DATA TO EXAMINE:
-*-
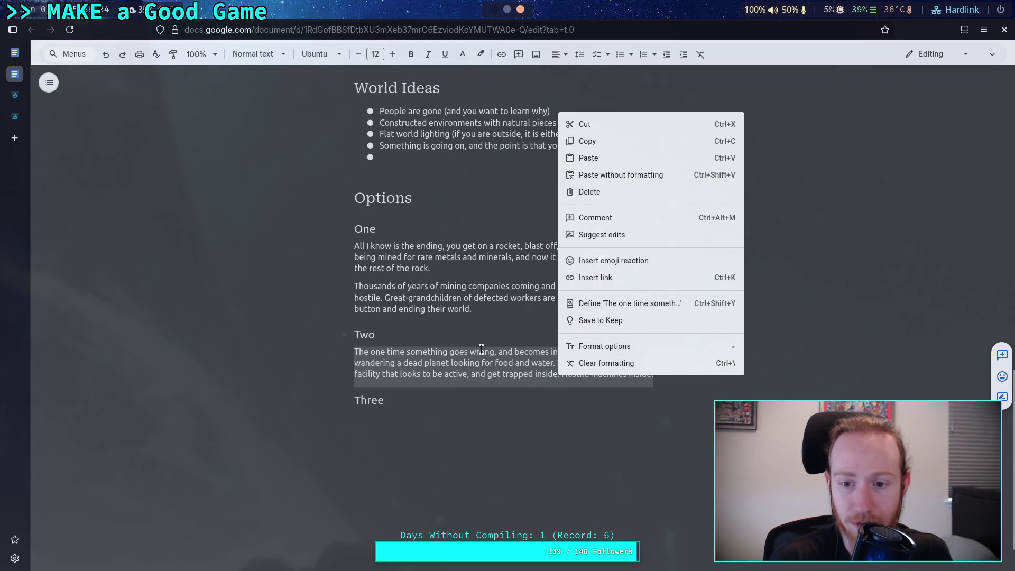
click(654, 374)
mouse_move(654, 373)
mouse_down()
mouse_move(487, 342)
mouse_move(362, 337)
mouse_move(355, 346)
mouse_up()
click(560, 54)
click(563, 53)
click(72, 55)
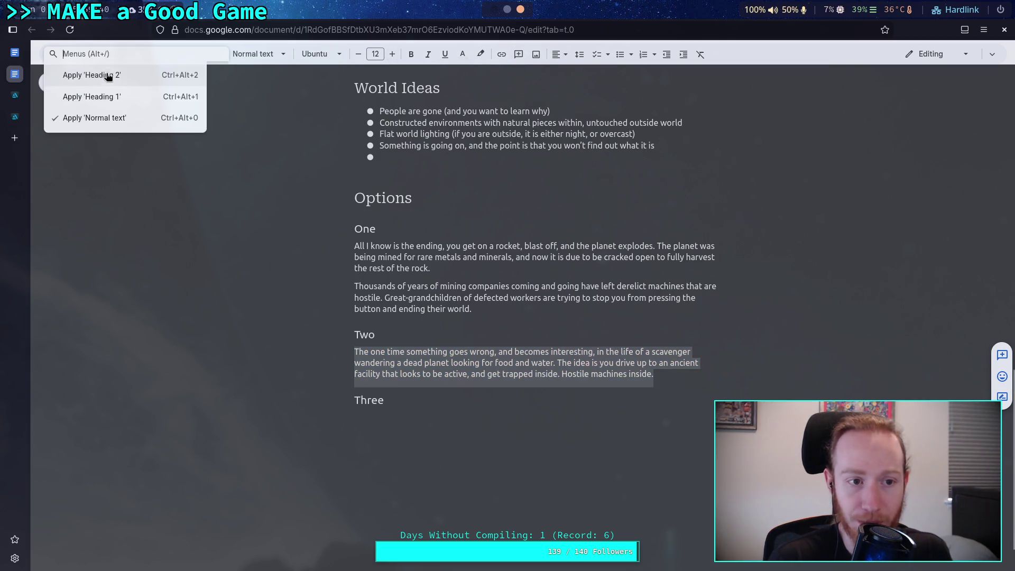
text(str)
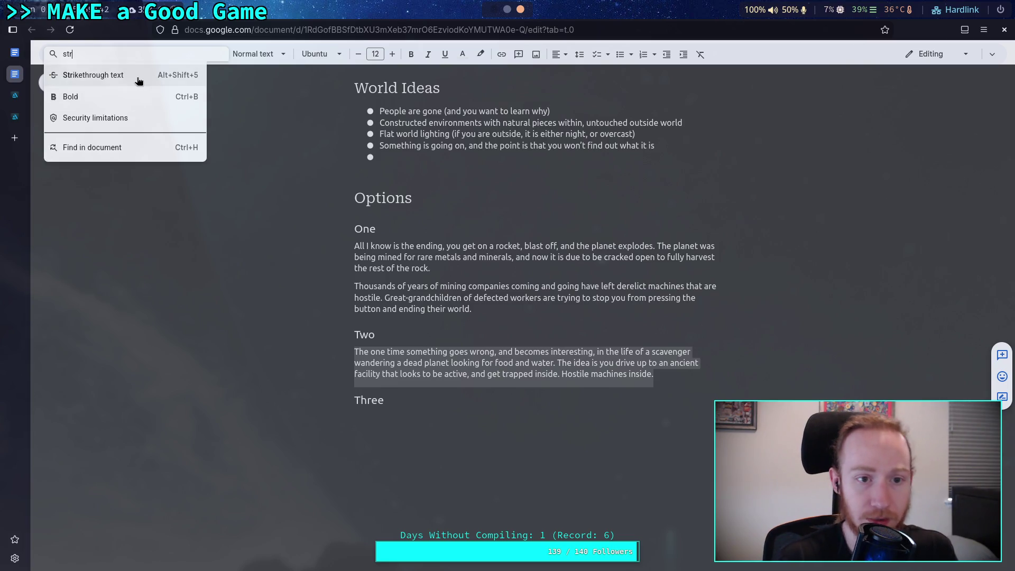
click(136, 78)
key(Return)
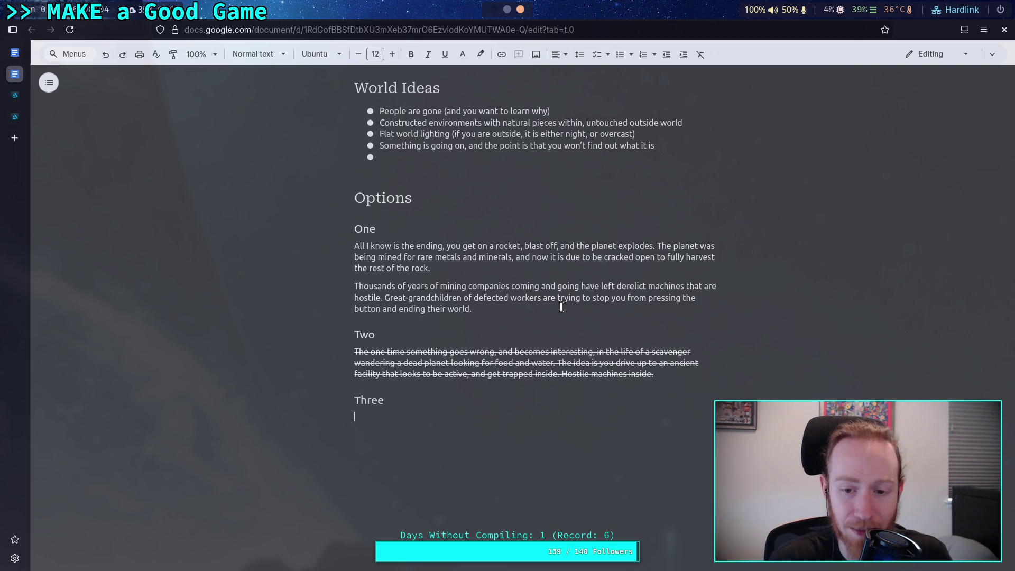
- Look over option One's paragraphs, then place the caret on the empty line under Three
drag(376, 334, 324, 265)
mouse_move(472, 317)
mouse_down()
mouse_move(325, 265)
mouse_move(333, 249)
mouse_up()
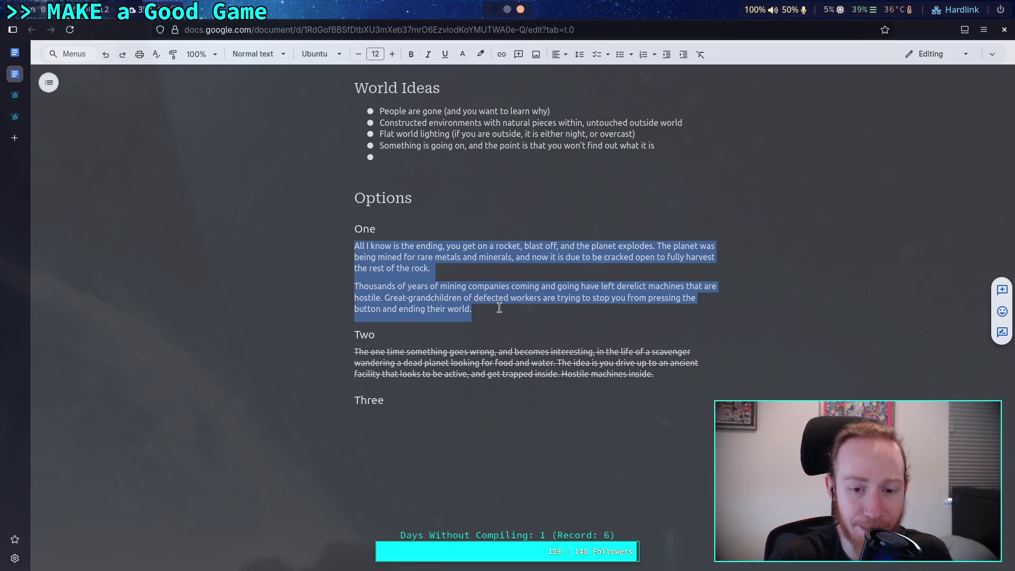
scroll(476, 370, up, 3)
scroll(439, 465, down, 3)
click(441, 427)
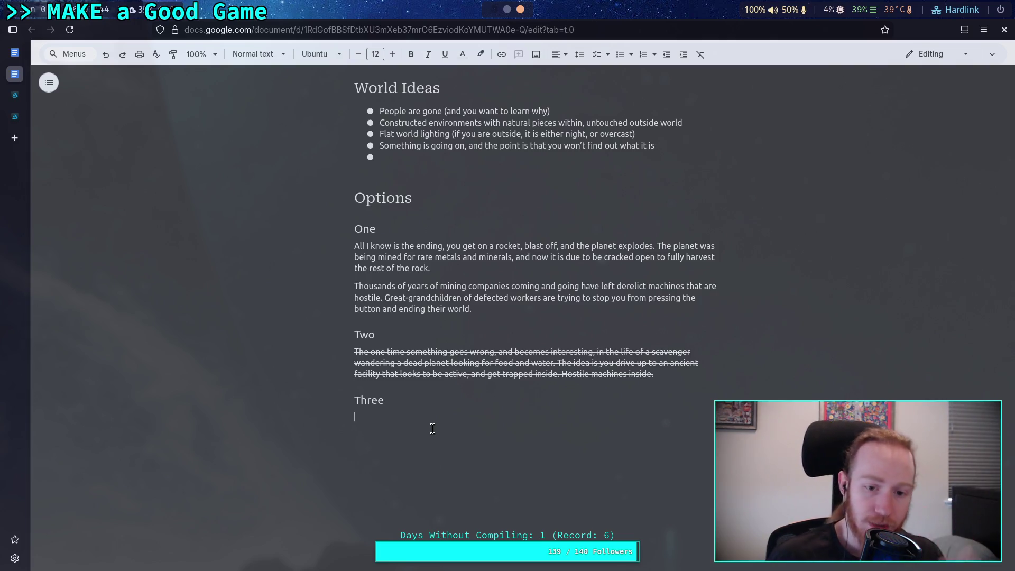
- Type 'Thing' under Three, add a Heading 2 'Four', and put 'Thing' beneath it
text(Thing)
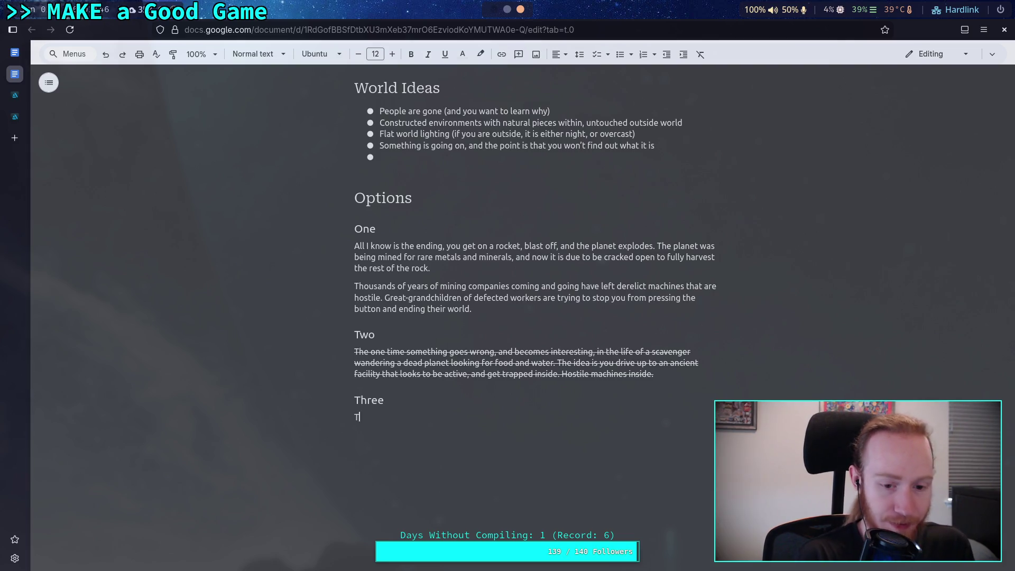
key(Return)
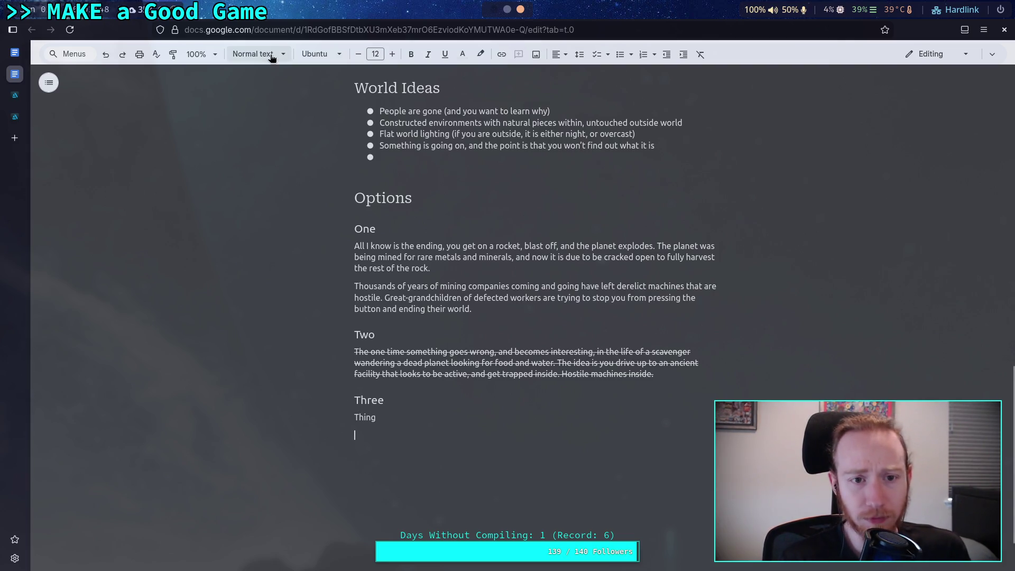
click(272, 56)
click(298, 234)
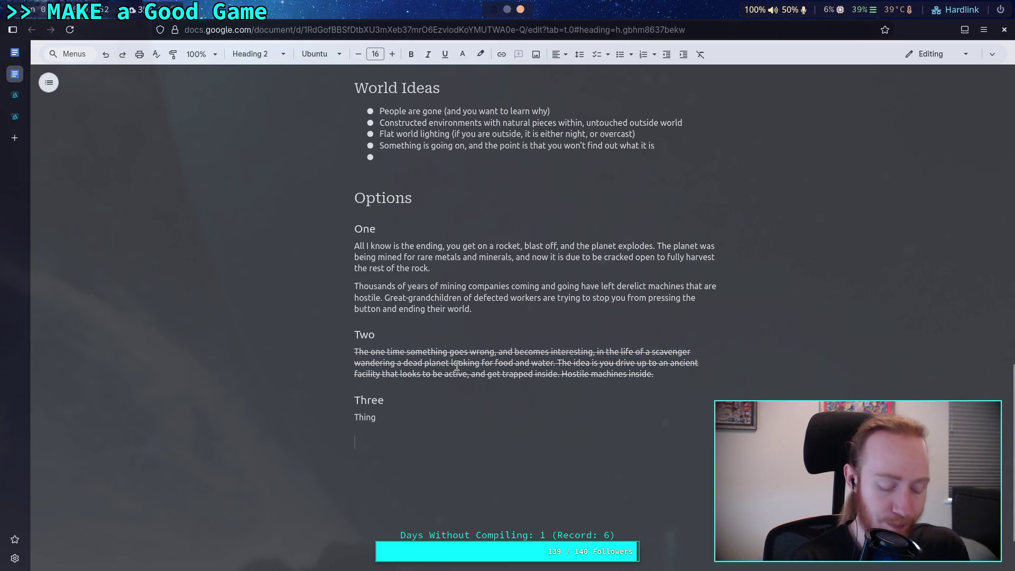
text(Foir)
key(BackSpace)
key(BackSpace)
text(ur)
key(Return)
text(Thing)
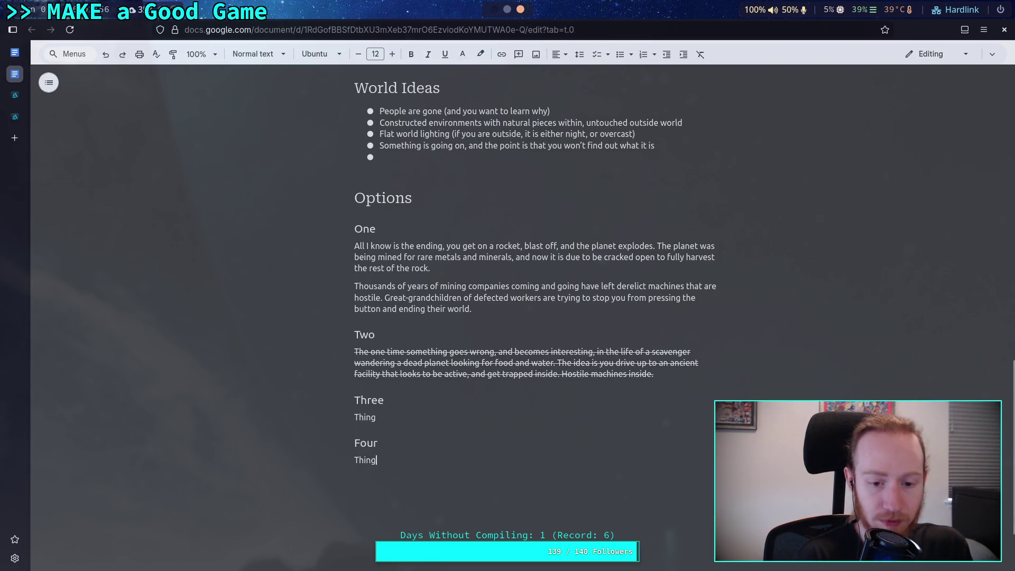
drag(392, 419, 352, 421)
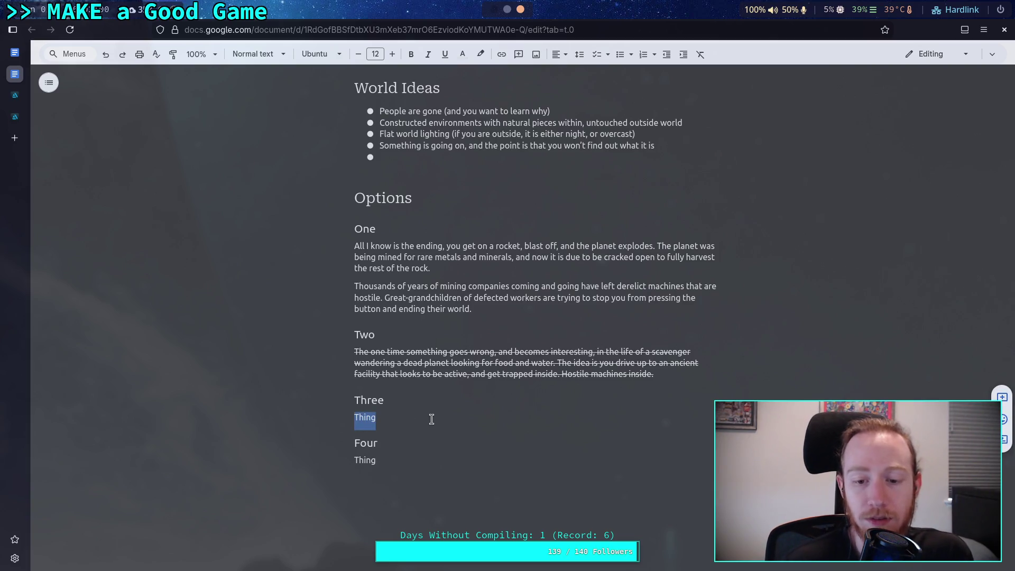
click(504, 363)
drag(461, 288, 335, 245)
click(517, 299)
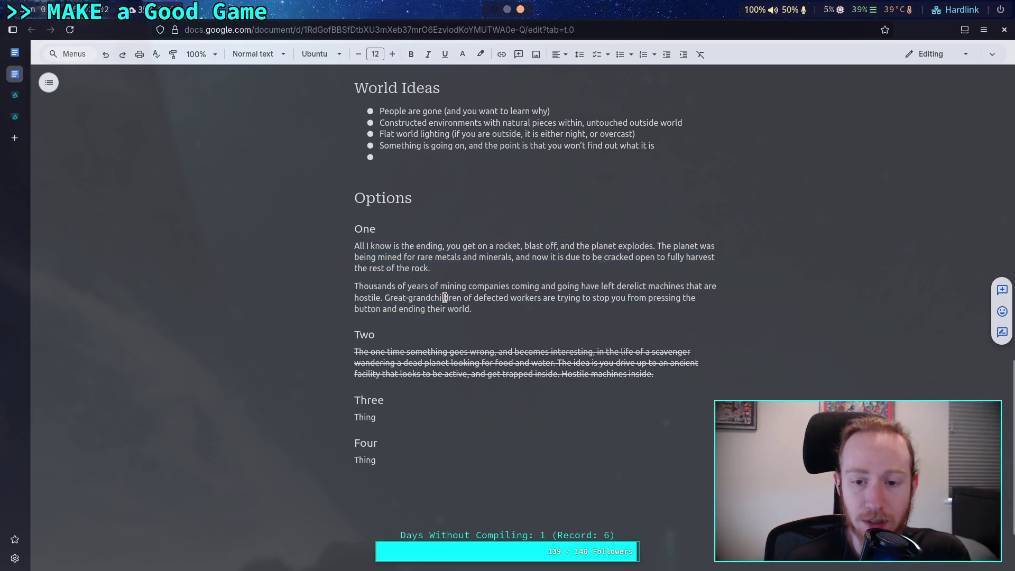
drag(623, 374, 514, 358)
mouse_move(418, 297)
mouse_down()
mouse_move(394, 286)
mouse_move(380, 246)
mouse_up()
drag(381, 419, 375, 419)
double_click(375, 419)
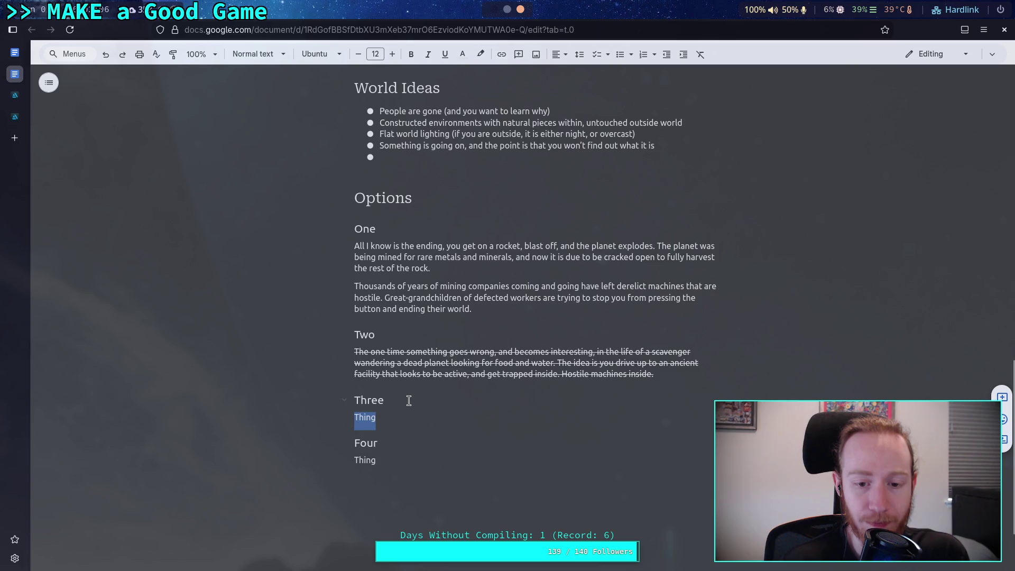
mouse_move(471, 311)
mouse_down()
mouse_move(341, 233)
mouse_move(472, 311)
mouse_move(347, 246)
mouse_up()
drag(382, 418, 354, 419)
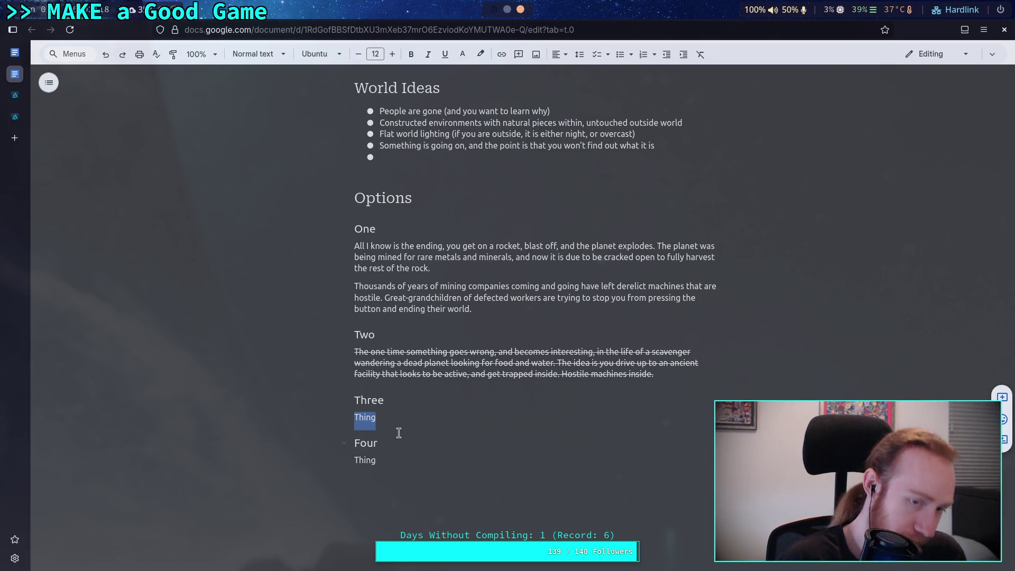
click(15, 95)
click(16, 117)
-*-
YOUR OBJECTIVE:
Your answer should be one number: how many lines in the records above include "under".

COMPLETED TASK:
2